The fact that this happens for three different days strongly suggests it is not an issue with the met data. However, it would be pretty easy to test that by using the exact same met data that you successfully ran with before–can you get that day to complete, or not? Or can you get the benchmark tutorial domain to execute successfully?

Your log file includes a lot of MPI (PMI) debug lines that I have not seen output before. Did you (or your sysadmin) compile mpich under debug mode? Could it be running so slowly (due to debug flags) that a timeout is happening? For the 4 hours that are completed, do they execute in a reasonable amount of time, or is the model running really slowly?

Finally, consider updating to CMAQv5.3.2. I don’t recall anything specific, but you might review the release notes between v5.2.1 and now.

thanks for the speedy reply!
I did test my model install with the met. files that worked on the other machine/install–and that test run stopped after a couple hours as well. I wasn’t sure whether to chalk that up to the other met. files being created with MCIP and CMAQ compiled with IOAPI 3.2, rather than IOAPI 3.1, which the version I’m testing now used.
I’ll try running the WRF files from the other machine through MCIP with IOAPI 3.1 to see what happens.

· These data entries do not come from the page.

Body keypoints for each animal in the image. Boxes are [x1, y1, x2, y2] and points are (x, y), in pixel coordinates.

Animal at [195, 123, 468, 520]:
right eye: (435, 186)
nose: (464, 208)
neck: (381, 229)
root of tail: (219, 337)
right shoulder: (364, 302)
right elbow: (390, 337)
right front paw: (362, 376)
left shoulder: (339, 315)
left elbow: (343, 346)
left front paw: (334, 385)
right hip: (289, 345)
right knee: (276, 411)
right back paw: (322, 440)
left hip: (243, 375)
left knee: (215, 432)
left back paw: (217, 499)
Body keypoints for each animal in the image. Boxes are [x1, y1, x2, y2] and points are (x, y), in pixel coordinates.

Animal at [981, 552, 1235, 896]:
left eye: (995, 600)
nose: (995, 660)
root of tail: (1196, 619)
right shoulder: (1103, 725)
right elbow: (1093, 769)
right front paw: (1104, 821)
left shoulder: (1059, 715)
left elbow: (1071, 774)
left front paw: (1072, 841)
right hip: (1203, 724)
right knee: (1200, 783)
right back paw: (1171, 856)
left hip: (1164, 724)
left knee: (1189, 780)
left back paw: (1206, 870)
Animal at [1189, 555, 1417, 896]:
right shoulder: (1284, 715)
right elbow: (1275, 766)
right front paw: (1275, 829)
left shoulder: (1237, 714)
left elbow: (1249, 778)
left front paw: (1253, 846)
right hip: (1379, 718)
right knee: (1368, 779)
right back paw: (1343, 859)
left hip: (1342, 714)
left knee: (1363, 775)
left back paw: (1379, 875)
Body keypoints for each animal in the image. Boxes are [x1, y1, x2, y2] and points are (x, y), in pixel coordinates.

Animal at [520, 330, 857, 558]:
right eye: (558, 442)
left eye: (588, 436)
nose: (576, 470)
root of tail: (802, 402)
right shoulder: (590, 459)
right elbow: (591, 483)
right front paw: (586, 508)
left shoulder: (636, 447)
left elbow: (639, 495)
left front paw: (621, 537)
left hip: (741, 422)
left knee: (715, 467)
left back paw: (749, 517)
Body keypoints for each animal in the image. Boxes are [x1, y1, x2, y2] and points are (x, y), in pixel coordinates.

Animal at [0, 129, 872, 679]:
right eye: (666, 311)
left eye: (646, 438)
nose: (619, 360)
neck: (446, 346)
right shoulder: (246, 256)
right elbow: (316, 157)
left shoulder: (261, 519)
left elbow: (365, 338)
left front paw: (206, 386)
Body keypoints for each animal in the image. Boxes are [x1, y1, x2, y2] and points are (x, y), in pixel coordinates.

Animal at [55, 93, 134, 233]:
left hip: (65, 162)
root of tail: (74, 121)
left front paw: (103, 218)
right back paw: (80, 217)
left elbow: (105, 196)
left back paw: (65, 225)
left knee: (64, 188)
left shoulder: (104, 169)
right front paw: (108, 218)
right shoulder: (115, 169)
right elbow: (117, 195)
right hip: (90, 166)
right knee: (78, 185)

I was able to successfully benchmark the version I’m testing now. It doesn’t seem like the model’s running extra slowly for the number of processors we have on this machine. I will check with our sysadmin about mpich; I’ve already asked him to upgrade our ifort and netcdf libraries for me to install CMAQ 5.3.2.

edit: here are the log files
from a test using met. from another day: https://uwmadison.box.com/s/1w5h4b1cr4hy7tph1m0c6m9boqgr80tw
and from a test using met. used in a different, successful simulation on a different machine: https://uwmadison.box.com/s/frmx2i8k4jvd39mkthamhiqf9ir8o6v0

The log file that you provided has the following output at the end.
Timestep written to CTM_AVIS_1 for date and time 2016172:030000
after AERO G 1.2345996E-01 A 1.4021042E+09 N 1.2794050E-04

 After NEXTIME: returned JDATE, JTIME 2016172 040000

APPLICATION TERMINATED WITH THE EXIT STRING: Hangup (signal 1)
58554.009u 1929.346s 1:54:11.91 882.7% 0+0k 143402712+58204384io 1827770pf+0w

Can you share the CTM_LOG files that were moved to this location.
/archive5/harkey/CMAQv5.2/cctm/July2016/LOGS
Typically, you need to check both the standard output in the June20_test-SYNC300.log and the per processor log output that gets moved to the $OUTPUT/LOGS directory.

CTM_LOG_001.v521_intel_12US2_cb6r3_ae6_aq_2016fi_16j_20160620
Where CTM_LOG_001* is from the first processor, etc.

Do you have the following setting in your .cshc file?
limit stacksize unlimited

yes, my .tcshrc has limit stacksize unlimited. It seemed like everything in the CTM_LOG files was covered in the piped screen output log, but your eyes are more tuned to these details than mine! Here are the CTM_LOG files for the main test run: https: //uwmadison. box. com /s/mmgxauayox5jpzcu6t4ukadwrwz9wsek (please remove spaces from the link/address; I wasn’t able to post it without the spaces)

Thank you.

Your Jan01_test is dying after 1 hour, your June20_test after 4 hours, and June20_test_YNTSSTmettest in the first time step.
Since everything is crashing on this machine, it is not a met problem.
Your log files are full of PMI messages I have not seen before, including those saying “we don’t understand the response”.

Since it seems like an MPI problem, I suggest you try running a smaller size domain on a single processor. If that works, then talk to your sysadmin about configuring MPI.

Do all of your nodes have the same /etc/hosts file?